Instructions to follow: Repeat the text on calculating beta with pandas, beginning at the words "I don't think" and stopping after "how = 'inner').pct_change().dropna()", but substitute "DataFrame" for every "dataframe".

Extracted text:
::::

I don't think you need to make a custom rolling function to calculate beta with pandas 1.1.4 (or even since at least .19). The below code assumes the data is in the same format as the above problems--a pandas dataframe with a date index, percent returns of some periodicity for the stocks, and market values are located in a column named 'Market'.
If you don't have this format, I recommend joining the stock returns to the market returns to ensure the same index with:
# Use .pct_change() only if joining Close data
beta_data = stock_data.join(market_data), how = 'inner').pct_change().dropna()
After that, it's just covariance divided by variance.
ticker_covariance = beta_data.rolling(window).cov()
# Limit results to the stock (i.e. column name for the stock) vs. 'Market' covariance
ticker_covariance = ticker_covariance.loc[pd.IndexSlice[:, stock], 'Market'].dropna()
benchmark_variance = beta_data['Market'].rolling(window).var().dropna()

::::

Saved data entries
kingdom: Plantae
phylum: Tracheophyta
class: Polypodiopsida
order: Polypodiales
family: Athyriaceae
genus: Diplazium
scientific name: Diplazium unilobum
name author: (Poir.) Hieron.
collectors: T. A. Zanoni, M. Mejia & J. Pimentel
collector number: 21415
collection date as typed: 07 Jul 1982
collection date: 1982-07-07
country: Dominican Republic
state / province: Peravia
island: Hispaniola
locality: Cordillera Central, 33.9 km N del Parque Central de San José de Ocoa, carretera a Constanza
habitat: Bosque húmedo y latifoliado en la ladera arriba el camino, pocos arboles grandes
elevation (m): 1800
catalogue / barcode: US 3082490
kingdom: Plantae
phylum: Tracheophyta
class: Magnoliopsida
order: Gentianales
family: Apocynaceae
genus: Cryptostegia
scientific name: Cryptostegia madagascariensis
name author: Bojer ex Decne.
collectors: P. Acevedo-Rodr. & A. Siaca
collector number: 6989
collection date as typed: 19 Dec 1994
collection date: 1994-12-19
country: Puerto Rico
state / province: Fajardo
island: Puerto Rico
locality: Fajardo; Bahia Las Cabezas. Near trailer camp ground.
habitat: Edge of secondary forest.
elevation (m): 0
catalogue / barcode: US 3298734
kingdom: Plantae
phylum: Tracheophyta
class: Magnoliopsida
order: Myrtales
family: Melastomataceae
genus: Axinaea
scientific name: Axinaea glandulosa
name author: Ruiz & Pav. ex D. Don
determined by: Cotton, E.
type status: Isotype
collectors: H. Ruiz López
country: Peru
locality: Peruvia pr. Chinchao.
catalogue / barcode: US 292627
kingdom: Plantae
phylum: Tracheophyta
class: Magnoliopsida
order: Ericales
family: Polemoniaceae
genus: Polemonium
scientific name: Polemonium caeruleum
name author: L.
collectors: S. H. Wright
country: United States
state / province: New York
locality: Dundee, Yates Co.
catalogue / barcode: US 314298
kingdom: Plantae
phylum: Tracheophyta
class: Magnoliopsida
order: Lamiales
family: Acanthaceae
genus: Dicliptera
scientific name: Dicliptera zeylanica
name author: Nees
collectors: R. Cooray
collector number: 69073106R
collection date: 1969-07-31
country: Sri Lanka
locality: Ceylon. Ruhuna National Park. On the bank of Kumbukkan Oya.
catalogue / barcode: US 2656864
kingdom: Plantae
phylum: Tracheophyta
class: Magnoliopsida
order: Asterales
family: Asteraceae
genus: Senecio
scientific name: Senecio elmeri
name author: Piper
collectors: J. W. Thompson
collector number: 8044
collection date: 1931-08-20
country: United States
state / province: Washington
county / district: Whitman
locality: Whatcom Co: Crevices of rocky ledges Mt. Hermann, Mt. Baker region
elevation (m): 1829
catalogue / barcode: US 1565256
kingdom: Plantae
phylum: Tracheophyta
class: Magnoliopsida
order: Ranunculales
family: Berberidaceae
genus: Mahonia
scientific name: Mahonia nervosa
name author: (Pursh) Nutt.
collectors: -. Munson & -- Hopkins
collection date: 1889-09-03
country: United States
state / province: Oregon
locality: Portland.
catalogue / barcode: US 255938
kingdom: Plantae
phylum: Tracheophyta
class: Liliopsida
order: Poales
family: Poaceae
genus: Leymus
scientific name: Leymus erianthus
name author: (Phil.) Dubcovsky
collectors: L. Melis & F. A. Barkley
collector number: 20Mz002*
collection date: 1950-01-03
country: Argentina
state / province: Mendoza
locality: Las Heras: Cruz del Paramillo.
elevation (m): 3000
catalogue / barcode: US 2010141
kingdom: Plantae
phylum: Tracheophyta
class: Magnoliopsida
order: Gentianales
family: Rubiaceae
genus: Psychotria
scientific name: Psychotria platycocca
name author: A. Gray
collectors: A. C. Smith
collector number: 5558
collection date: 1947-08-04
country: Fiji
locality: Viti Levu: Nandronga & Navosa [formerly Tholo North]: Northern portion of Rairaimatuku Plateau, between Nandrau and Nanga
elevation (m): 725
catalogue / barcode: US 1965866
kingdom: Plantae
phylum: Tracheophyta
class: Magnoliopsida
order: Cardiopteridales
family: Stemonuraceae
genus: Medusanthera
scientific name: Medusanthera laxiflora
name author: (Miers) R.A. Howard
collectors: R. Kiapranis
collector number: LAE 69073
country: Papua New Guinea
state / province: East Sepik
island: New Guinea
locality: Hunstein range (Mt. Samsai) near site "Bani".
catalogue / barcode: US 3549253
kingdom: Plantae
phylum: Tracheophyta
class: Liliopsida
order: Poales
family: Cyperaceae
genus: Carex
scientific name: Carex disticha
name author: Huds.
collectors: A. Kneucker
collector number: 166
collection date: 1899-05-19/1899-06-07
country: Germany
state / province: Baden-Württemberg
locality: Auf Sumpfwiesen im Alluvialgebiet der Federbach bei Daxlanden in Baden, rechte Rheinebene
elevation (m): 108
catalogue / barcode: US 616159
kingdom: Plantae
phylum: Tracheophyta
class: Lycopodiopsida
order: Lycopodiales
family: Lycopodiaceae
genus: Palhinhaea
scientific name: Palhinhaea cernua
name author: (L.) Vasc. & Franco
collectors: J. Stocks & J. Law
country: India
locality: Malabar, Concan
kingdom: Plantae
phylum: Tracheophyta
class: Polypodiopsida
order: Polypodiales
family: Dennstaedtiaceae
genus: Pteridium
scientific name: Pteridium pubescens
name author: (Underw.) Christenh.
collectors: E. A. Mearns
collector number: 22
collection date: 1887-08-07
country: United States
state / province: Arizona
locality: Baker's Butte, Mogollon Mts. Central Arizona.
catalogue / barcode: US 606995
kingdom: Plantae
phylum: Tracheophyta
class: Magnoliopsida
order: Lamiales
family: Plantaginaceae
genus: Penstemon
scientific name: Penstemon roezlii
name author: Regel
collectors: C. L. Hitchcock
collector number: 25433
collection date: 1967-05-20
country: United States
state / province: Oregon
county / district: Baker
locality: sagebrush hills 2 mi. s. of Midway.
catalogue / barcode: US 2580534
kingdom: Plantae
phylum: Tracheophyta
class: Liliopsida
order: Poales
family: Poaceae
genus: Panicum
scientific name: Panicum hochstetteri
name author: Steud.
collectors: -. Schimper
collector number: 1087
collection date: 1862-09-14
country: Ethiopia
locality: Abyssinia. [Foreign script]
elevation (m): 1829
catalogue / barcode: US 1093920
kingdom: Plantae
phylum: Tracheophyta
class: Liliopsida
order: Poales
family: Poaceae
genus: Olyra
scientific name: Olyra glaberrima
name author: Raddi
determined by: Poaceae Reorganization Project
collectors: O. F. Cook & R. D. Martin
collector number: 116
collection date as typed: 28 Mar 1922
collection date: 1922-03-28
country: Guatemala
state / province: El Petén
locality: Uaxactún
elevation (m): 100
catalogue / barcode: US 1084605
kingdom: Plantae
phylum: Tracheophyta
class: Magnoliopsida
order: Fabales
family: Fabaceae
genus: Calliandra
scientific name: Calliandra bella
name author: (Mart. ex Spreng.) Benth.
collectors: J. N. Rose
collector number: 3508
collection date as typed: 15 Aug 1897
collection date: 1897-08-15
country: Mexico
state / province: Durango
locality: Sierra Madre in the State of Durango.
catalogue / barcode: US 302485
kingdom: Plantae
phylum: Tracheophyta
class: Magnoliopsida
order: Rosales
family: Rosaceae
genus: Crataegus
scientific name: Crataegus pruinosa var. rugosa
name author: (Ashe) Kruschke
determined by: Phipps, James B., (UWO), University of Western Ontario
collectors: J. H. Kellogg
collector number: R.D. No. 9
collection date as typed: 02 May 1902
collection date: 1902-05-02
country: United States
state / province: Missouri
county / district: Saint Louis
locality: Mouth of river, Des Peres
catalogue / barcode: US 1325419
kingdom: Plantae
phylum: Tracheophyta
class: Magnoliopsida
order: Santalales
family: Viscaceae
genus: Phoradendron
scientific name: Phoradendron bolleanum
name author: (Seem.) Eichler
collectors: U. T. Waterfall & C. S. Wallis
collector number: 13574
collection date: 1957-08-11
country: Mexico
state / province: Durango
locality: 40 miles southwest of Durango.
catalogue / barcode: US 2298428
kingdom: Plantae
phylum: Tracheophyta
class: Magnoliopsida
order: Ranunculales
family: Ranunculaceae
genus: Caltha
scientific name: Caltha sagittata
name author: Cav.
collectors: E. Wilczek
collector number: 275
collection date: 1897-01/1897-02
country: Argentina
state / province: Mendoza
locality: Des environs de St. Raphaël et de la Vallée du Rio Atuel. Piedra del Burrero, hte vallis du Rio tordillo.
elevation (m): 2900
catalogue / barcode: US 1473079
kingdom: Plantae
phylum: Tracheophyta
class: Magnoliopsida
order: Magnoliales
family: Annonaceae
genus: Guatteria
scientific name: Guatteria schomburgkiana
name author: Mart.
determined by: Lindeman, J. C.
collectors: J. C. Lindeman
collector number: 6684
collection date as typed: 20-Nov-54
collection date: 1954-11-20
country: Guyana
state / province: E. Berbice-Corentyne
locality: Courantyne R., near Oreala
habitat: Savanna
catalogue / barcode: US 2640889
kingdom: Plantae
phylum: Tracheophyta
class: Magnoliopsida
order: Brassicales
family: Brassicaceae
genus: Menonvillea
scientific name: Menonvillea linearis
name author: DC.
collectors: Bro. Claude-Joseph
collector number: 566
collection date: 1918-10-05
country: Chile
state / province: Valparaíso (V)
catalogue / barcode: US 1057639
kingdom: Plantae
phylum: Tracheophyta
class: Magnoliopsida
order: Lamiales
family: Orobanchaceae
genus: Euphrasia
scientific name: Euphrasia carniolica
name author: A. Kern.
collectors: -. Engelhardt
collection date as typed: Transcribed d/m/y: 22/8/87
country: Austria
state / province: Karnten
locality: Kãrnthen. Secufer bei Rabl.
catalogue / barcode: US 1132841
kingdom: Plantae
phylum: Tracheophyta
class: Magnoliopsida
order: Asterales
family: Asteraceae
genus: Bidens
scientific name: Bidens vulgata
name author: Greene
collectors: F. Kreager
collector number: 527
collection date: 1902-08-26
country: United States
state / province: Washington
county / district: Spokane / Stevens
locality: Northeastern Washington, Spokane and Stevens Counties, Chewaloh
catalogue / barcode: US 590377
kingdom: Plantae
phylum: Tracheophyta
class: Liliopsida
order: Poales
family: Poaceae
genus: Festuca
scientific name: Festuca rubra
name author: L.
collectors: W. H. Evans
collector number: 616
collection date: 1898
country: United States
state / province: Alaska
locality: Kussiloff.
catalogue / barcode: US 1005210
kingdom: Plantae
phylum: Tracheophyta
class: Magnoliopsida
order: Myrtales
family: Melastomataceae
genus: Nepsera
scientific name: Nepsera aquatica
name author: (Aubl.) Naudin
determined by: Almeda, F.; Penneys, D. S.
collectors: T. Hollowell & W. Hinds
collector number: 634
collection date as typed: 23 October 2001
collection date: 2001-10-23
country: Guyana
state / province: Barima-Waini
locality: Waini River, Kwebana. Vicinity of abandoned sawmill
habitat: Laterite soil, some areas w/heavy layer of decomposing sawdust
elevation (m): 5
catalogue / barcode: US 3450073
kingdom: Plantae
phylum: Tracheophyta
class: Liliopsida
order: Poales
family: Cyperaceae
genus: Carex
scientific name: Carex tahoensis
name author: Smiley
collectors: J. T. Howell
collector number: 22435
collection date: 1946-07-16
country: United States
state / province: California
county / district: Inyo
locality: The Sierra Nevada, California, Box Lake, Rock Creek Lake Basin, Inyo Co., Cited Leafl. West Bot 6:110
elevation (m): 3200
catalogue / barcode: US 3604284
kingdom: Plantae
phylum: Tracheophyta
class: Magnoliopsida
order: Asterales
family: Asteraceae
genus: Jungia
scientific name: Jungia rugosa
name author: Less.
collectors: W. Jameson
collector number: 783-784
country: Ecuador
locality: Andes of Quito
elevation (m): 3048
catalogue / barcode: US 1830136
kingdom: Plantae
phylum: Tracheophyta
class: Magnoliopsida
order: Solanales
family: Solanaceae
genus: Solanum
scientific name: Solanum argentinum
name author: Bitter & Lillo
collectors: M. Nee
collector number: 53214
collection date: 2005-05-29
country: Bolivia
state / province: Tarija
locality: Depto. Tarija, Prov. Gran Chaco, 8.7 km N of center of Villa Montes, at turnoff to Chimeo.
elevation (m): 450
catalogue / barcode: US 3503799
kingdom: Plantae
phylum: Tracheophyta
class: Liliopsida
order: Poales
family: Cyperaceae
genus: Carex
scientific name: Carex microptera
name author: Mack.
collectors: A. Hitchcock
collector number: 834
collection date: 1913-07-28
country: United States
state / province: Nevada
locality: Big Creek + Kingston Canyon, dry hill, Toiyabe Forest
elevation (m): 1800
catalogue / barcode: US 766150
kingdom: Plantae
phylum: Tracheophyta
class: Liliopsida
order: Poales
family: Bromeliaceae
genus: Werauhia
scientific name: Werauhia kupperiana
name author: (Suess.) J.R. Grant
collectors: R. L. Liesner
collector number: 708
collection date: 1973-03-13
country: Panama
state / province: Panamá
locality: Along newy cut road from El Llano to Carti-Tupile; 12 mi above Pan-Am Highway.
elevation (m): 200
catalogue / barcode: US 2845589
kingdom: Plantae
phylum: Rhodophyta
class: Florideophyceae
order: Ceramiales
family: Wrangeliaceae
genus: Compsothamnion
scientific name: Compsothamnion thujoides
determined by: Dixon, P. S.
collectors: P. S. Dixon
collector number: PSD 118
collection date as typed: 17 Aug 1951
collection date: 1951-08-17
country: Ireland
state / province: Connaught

::::

Answer for the task:
I don't think you need to make a custom rolling function to calculate beta with pandas 1.1.4 (or even since at least .19). The below code assumes the data is in the same format as the above problems--a pandas DataFrame with a date index, percent returns of some periodicity for the stocks, and market values are located in a column named 'Market'.
If you don't have this format, I recommend joining the stock returns to the market returns to ensure the same index with:
# Use .pct_change() only if joining Close data
beta_data = stock_data.join(market_data), how = 'inner').pct_change().dropna()